This is perfectly timed, as I wanted to find a way to programmatically modify my Mac's AppleScript display settings/theme. For whatever reason, they're stored as typedstream format, embedded in a plist in base64. Found an old implementation/header from 1999 from Mac OS X Server v1.2, signed by Bertrand Serlet, and was going to dig in when I found the time. Now I can dig into this.

css|1 year ago

The plist is probably a binary plist (header bytes `bplist00`) generated by NSKeyedArchiver, and then the specific data you need is encoded inside. Edited iMessages are stored in the exact same way. Luckily the plist itself is not that complex–but typedstream is pesky to work with.

nativeit|1 year ago

Question from a relatively uninformed sysadmin/freelance I.T. provider—will these new iMessage functions allow for 3rd-party applications (ie—CRMs, client support platforms, etc.) to read and/or work with incoming iMessages from my iCloud account? The only thing I really miss since coming from Android was my ability to consolidate all of my client communications, many of whom send text messages first and foremost (which I prefer).

RECORDS
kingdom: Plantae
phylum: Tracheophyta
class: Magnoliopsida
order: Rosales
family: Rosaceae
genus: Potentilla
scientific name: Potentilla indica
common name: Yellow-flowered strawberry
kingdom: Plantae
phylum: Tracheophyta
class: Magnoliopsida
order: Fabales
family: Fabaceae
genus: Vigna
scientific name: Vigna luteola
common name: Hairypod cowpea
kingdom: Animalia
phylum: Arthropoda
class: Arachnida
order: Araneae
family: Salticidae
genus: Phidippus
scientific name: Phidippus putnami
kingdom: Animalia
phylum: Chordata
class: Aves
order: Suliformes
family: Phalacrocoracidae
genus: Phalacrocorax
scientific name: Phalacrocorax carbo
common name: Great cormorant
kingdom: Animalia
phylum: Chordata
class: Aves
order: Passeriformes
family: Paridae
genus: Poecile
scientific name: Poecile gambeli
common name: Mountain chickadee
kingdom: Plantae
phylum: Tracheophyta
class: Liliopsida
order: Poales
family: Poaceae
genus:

WHAT THIS EXERCISE ASKS
1 - Transcribe the part of the typedstream discussion running from "The plist is" to "to work with.".
2 - Pick up the discussion of typedstream and iMessage data where it stops, and continue it.

RESPONSES IN ORDER
1 -
The plist is probably a binary plist (header bytes `bplist00`) generated by NSKeyedArchiver, and then the specific data you need is encoded inside. Edited iMessages are stored in the exact same way. Luckily the plist itself is not that complex–but typedstream is pesky to work with.

2 -
bengarney|1 year ago

I have a product that does exactly this. E-mail me at ben AT theengine DOT co, I'd love to show it to you and see if it would help.

setr|1 year ago

Don’t know if it helps, but I know iMessage stores message data on MacBooks inside a SQLite file; I was scanning through it previously because I was trying to do a bulk search

dbyte|1 year ago

The grandfather of protobuf. Lost in the tales of time.

dim13|1 year ago

Grandfather of Protobuf is ASN.1

css|1 year ago

iMessage uses a very strange amalgamation of typedstream (message content), keyed archives (app messages, sticker data), and protobufs (Digital Touch, handwriting) for different features. I wonder what motivated all of those design decisions.

swiftcoder|1 year ago

Nice writeup! I wonder if gnustep's NSUnarchiver could be augmented for full compatibility with Foundation?